§ What you have to do
Would you write out the whole listing below exactly as given?

§ Dataset content

- - -

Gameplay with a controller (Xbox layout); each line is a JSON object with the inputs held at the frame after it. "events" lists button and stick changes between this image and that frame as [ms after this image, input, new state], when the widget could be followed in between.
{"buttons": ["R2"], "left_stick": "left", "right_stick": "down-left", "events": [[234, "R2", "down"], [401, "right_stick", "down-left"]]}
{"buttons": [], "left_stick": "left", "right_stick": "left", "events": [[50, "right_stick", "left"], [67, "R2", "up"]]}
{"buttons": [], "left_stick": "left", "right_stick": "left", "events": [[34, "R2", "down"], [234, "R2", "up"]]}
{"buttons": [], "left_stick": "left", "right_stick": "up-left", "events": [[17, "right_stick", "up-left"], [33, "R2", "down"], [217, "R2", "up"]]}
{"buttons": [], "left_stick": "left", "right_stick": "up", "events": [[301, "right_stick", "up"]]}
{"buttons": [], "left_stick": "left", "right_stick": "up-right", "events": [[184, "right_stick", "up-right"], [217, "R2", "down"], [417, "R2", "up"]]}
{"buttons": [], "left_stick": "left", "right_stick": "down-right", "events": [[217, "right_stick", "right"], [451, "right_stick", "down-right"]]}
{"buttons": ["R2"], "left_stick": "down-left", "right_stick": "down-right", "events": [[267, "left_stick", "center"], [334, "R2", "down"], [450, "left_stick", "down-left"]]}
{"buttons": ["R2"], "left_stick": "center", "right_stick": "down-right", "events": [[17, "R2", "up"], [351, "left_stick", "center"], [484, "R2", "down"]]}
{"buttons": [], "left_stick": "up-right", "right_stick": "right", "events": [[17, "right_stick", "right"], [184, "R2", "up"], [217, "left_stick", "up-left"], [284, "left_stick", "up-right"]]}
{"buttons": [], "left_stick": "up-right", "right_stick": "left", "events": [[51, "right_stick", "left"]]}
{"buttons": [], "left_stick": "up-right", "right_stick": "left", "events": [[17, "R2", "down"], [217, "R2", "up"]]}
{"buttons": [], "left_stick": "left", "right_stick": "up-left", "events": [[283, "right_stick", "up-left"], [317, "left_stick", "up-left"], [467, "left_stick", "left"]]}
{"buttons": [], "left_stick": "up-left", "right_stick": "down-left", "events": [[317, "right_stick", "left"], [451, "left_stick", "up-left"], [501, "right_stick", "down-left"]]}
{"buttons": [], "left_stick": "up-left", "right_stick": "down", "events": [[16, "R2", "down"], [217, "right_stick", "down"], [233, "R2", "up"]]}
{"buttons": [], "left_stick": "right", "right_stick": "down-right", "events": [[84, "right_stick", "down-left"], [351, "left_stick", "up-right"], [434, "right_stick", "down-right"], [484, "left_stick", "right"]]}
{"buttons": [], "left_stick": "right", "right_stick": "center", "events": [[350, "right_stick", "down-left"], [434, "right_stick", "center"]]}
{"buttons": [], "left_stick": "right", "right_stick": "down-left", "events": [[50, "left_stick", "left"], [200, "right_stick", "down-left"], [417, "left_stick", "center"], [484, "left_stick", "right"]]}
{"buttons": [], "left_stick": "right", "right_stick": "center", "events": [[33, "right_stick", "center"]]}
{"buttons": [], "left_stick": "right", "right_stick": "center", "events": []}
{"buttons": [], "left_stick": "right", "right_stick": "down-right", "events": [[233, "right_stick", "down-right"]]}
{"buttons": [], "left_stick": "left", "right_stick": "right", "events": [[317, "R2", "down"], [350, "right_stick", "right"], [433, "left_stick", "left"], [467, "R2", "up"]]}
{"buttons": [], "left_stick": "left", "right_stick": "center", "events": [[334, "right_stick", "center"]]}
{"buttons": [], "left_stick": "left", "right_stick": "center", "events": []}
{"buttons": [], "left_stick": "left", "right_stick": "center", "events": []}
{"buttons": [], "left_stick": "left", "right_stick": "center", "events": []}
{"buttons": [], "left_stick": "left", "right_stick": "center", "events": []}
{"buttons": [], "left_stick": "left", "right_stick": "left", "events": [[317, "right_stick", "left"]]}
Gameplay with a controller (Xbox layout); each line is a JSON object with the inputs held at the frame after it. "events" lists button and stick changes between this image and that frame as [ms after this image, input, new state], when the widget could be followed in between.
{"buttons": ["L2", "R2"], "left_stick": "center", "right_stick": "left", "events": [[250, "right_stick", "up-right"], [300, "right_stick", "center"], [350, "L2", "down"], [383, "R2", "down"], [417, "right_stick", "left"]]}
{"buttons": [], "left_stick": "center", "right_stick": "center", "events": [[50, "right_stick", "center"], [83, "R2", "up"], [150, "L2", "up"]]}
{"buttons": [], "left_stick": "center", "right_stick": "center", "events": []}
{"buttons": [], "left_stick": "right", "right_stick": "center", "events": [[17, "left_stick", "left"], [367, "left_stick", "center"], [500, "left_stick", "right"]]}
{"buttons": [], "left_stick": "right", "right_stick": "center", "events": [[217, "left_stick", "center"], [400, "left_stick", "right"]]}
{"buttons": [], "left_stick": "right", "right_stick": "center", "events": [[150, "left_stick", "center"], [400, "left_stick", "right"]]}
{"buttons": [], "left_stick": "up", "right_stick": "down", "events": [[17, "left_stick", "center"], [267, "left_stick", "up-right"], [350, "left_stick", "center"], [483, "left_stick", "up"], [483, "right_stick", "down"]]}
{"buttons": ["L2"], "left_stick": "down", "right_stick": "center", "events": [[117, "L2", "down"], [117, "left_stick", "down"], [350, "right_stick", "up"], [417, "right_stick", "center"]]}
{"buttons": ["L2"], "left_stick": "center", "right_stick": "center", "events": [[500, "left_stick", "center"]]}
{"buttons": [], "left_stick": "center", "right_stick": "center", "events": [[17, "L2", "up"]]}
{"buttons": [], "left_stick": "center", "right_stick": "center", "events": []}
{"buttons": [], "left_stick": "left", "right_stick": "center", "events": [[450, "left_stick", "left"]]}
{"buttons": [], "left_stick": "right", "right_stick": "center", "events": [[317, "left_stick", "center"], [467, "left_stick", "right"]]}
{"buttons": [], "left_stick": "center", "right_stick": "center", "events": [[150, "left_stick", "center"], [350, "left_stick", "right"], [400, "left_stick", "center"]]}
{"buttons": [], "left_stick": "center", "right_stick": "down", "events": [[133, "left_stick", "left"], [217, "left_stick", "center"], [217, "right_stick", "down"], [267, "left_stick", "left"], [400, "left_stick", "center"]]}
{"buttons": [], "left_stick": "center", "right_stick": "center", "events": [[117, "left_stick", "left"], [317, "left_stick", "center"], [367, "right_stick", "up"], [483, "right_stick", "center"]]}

- - -

§ Result for this exercise
Gameplay with a controller (Xbox layout); each line is a JSON object with the inputs held at the frame after it. "events" lists button and stick changes between this image and that frame as [ms after this image, input, new state], when the widget could be followed in between.
{"buttons": ["R2"], "left_stick": "left", "right_stick": "down-left", "events": [[234, "R2", "down"], [401, "right_stick", "down-left"]]}
{"buttons": [], "left_stick": "left", "right_stick": "left", "events": [[50, "right_stick", "left"], [67, "R2", "up"]]}
{"buttons": [], "left_stick": "left", "right_stick": "left", "events": [[34, "R2", "down"], [234, "R2", "up"]]}
{"buttons": [], "left_stick": "left", "right_stick": "up-left", "events": [[17, "right_stick", "up-left"], [33, "R2", "down"], [217, "R2", "up"]]}
{"buttons": [], "left_stick": "left", "right_stick": "up", "events": [[301, "right_stick", "up"]]}
{"buttons": [], "left_stick": "left", "right_stick": "up-right", "events": [[184, "right_stick", "up-right"], [217, "R2", "down"], [417, "R2", "up"]]}
{"buttons": [], "left_stick": "left", "right_stick": "down-right", "events": [[217, "right_stick", "right"], [451, "right_stick", "down-right"]]}
{"buttons": ["R2"], "left_stick": "down-left", "right_stick": "down-right", "events": [[267, "left_stick", "center"], [334, "R2", "down"], [450, "left_stick", "down-left"]]}
{"buttons": ["R2"], "left_stick": "center", "right_stick": "down-right", "events": [[17, "R2", "up"], [351, "left_stick", "center"], [484, "R2", "down"]]}
{"buttons": [], "left_stick": "up-right", "right_stick": "right", "events": [[17, "right_stick", "right"], [184, "R2", "up"], [217, "left_stick", "up-left"], [284, "left_stick", "up-right"]]}
{"buttons": [], "left_stick": "up-right", "right_stick": "left", "events": [[51, "right_stick", "left"]]}
{"buttons": [], "left_stick": "up-right", "right_stick": "left", "events": [[17, "R2", "down"], [217, "R2", "up"]]}
{"buttons": [], "left_stick": "left", "right_stick": "up-left", "events": [[283, "right_stick", "up-left"], [317, "left_stick", "up-left"], [467, "left_stick", "left"]]}
{"buttons": [], "left_stick": "up-left", "right_stick": "down-left", "events": [[317, "right_stick", "left"], [451, "left_stick", "up-left"], [501, "right_stick", "down-left"]]}
{"buttons": [], "left_stick": "up-left", "right_stick": "down", "events": [[16, "R2", "down"], [217, "right_stick", "down"], [233, "R2", "up"]]}
{"buttons": [], "left_stick": "right", "right_stick": "down-right", "events": [[84, "right_stick", "down-left"], [351, "left_stick", "up-right"], [434, "right_stick", "down-right"], [484, "left_stick", "right"]]}
{"buttons": [], "left_stick": "right", "right_stick": "center", "events": [[350, "right_stick", "down-left"], [434, "right_stick", "center"]]}
{"buttons": [], "left_stick": "right", "right_stick": "down-left", "events": [[50, "left_stick", "left"], [200, "right_stick", "down-left"], [417, "left_stick", "center"], [484, "left_stick", "right"]]}
{"buttons": [], "left_stick": "right", "right_stick": "center", "events": [[33, "right_stick", "center"]]}
{"buttons": [], "left_stick": "right", "right_stick": "center", "events": []}
{"buttons": [], "left_stick": "right", "right_stick": "down-right", "events": [[233, "right_stick", "down-right"]]}
{"buttons": [], "left_stick": "left", "right_stick": "right", "events": [[317, "R2", "down"], [350, "right_stick", "right"], [433, "left_stick", "left"], [467, "R2", "up"]]}
{"buttons": [], "left_stick": "left", "right_stick": "center", "events": [[334, "right_stick", "center"]]}
{"buttons": [], "left_stick": "left", "right_stick": "center", "events": []}
{"buttons": [], "left_stick": "left", "right_stick": "center", "events": []}
{"buttons": [], "left_stick": "left", "right_stick": "center", "events": []}
{"buttons": [], "left_stick": "left", "right_stick": "center", "events": []}
{"buttons": [], "left_stick": "left", "right_stick": "left", "events": [[317, "right_stick", "left"]]}
Gameplay with a controller (Xbox layout); each line is a JSON object with the inputs held at the frame after it. "events" lists button and stick changes between this image and that frame as [ms after this image, input, new state], when the widget could be followed in between.
{"buttons": ["L2", "R2"], "left_stick": "center", "right_stick": "left", "events": [[250, "right_stick", "up-right"], [300, "right_stick", "center"], [350, "L2", "down"], [383, "R2", "down"], [417, "right_stick", "left"]]}
{"buttons": [], "left_stick": "center", "right_stick": "center", "events": [[50, "right_stick", "center"], [83, "R2", "up"], [150, "L2", "up"]]}
{"buttons": [], "left_stick": "center", "right_stick": "center", "events": []}
{"buttons": [], "left_stick": "right", "right_stick": "center", "events": [[17, "left_stick", "left"], [367, "left_stick", "center"], [500, "left_stick", "right"]]}
{"buttons": [], "left_stick": "right", "right_stick": "center", "events": [[217, "left_stick", "center"], [400, "left_stick", "right"]]}
{"buttons": [], "left_stick": "right", "right_stick": "center", "events": [[150, "left_stick", "center"], [400, "left_stick", "right"]]}
{"buttons": [], "left_stick": "up", "right_stick": "down", "events": [[17, "left_stick", "center"], [267, "left_stick", "up-right"], [350, "left_stick", "center"], [483, "left_stick", "up"], [483, "right_stick", "down"]]}
{"buttons": ["L2"], "left_stick": "down", "right_stick": "center", "events": [[117, "L2", "down"], [117, "left_stick", "down"], [350, "right_stick", "up"], [417, "right_stick", "center"]]}
{"buttons": ["L2"], "left_stick": "center", "right_stick": "center", "events": [[500, "left_stick", "center"]]}
{"buttons": [], "left_stick": "center", "right_stick": "center", "events": [[17, "L2", "up"]]}
{"buttons": [], "left_stick": "center", "right_stick": "center", "events": []}
{"buttons": [], "left_stick": "left", "right_stick": "center", "events": [[450, "left_stick", "left"]]}
{"buttons": [], "left_stick": "right", "right_stick": "center", "events": [[317, "left_stick", "center"], [467, "left_stick", "right"]]}
{"buttons": [], "left_stick": "center", "right_stick": "center", "events": [[150, "left_stick", "center"], [350, "left_stick", "right"], [400, "left_stick", "center"]]}
{"buttons": [], "left_stick": "center", "right_stick": "down", "events": [[133, "left_stick", "left"], [217, "left_stick", "center"], [217, "right_stick", "down"], [267, "left_stick", "left"], [400, "left_stick", "center"]]}
{"buttons": [], "left_stick": "center", "right_stick": "center", "events": [[117, "left_stick", "left"], [317, "left_stick", "center"], [367, "right_stick", "up"], [483, "right_stick", "center"]]}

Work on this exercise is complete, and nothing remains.